Whilst doing a little storage vMotion using VMware this week, I got a little lesson in patience from VMware and thought that I would share my experiences to help a few others who are looking at doing storage migrations of larger VM's. My experiences are with VMware ESX 3.5 and Virtual Center 2.5. Not the most recent, I know, but we haven't had time yet to upgrade to vSphere 4.
The point of my migration was to get a particular vmdk off a slower set of disks and only a faster set of disks. Due to the fact that ESX 3.5 doesn't directly support moving only one vmdk at a time, I had to do a little dance to get the one vmdk that I wanted to move, moved. I had to move the virtual machine itself and ended up moving a couple of extra disks in order to to get it to move.
Near as I could figure, Storage vMotion (with ESX 3.5) has the following stipulations:
- The virtual machine files must move.
- The virtual machine files must move to a datastore that is large enough to hold the largest vmdk.
- Apparently, the host needs enough memory free as the size of memory allocated to the already-running virtual machine (during the move, memory usage spiked which caused all kinds of problems for me since this was a large virtual machine, but not really the point). I haven't verified this requirement yet, but that's what my initial thoughts are after seeing the behavior.
Seeing the migration options for vSphere 4, I wanted to cry on how difficult my life was made by these requirements, but that's another story. We'll be scheduling that upgrade shortly. :)
Anyway, I ran the Storage vMotion. At which point, I managed to bring the virtual machines on my host to a screeching halt, not knowing number 3 right off hand. After killing a few virtual machines and moving a few others away from this host, we were back under way.
Near the end of the Storage vMotion (at 90% to be specific), the interface stayed at the same percent for several minutes and I was greeted with this friendly error:
A general system error occurred: failed to reparent/commit disk(s) (vim.fault.Timedout)
Uh-oh. A quick Google serch found this VMware knowledgebase article.
Unfortunately, I missed the "Incorrectly" throws a timeout error message and panicked a bit. I started digging around in the destination and original datastores and found tons of "DMotion" files everywhere. While desperately looking for solutions around the web, my Virtual Center screen refreshed with the new datastores being associated with the disks and moved over. Yup, while I was freaking out, the whole thing just took care of itself.

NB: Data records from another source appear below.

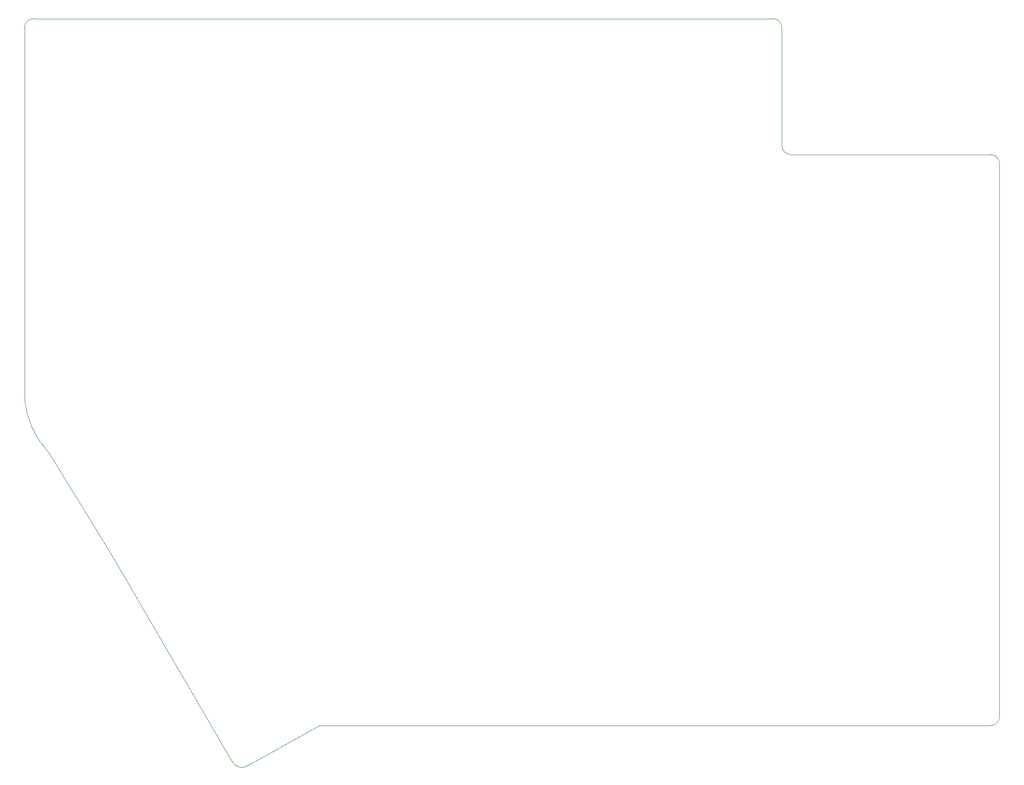
<source format=gm1>
G04 #@! TF.GenerationSoftware,KiCad,Pcbnew,5.1.10*
G04 #@! TF.CreationDate,2021-07-11T16:16:24-04:00*
G04 #@! TF.ProjectId,v02_right,7630325f-7269-4676-9874-2e6b69636164,rev?*
G04 #@! TF.SameCoordinates,Original*
G04 #@! TF.FileFunction,Profile,NP*
%FSLAX46Y46*%
G04 Gerber Fmt 4.6, Leading zero omitted, Abs format (unit mm)*
G04 Created by KiCad (PCBNEW 5.1.10) date 2021-07-11 16:16:24*
%MOMM*%
%LPD*%
G01*
G04 APERTURE LIST*
G04 #@! TA.AperFunction,Profile*
%ADD10C,0.050000*%
G04 #@! TD*
G04 APERTURE END LIST*
D10*
X-147412058Y-154618059D02*
G75*
G02*
X-150149999Y-153974999I-1087942J1518059D01*
G01*
X-15875000Y-146050000D02*
G75*
G02*
X-17462500Y-147637500I-1587500J0D01*
G01*
X-17462500Y-47625000D02*
G75*
G02*
X-15875000Y-49212500I0J-1587500D01*
G01*
X-52387500Y-47625000D02*
G75*
G02*
X-53975000Y-46037500I0J1587500D01*
G01*
X-182347367Y-99756036D02*
G75*
G02*
X-186531249Y-90487499I11691117J10856036D01*
G01*
X-171450000Y-117475000D02*
X-182347367Y-99756036D01*
X-186531250Y-25400000D02*
X-186531249Y-90487499D01*
X-150149999Y-153974999D02*
X-171450000Y-117475000D01*
X-134937500Y-147637500D02*
X-147412058Y-154618059D01*
X-186531250Y-25400000D02*
G75*
G02*
X-184943750Y-23812500I1587500J0D01*
G01*
X-55562500Y-23812500D02*
G75*
G02*
X-53975000Y-25400000I0J-1587500D01*
G01*
X-15875000Y-146050000D02*
X-15875000Y-49212500D01*
X-17462500Y-147637500D02*
X-134937500Y-147637500D01*
X-184943750Y-23812500D02*
X-55562500Y-23812500D01*
X-53975000Y-46037500D02*
X-53975000Y-25400000D01*
X-52387500Y-47625000D02*
X-17462500Y-47625000D01*
M02*

</source>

Apparently, when working with Virtual Center, one must always have a bit of patience and remember to double-check timeouts inside Virtual Center with the ESX hosts directly. I suppose I should have known better as I've seen this kind of behavior while working with snapshots in the past. If you come across this post while searching for this error, take a few minutes to relax and let VMware do its thing in the background while Virtual Center shows stupid error.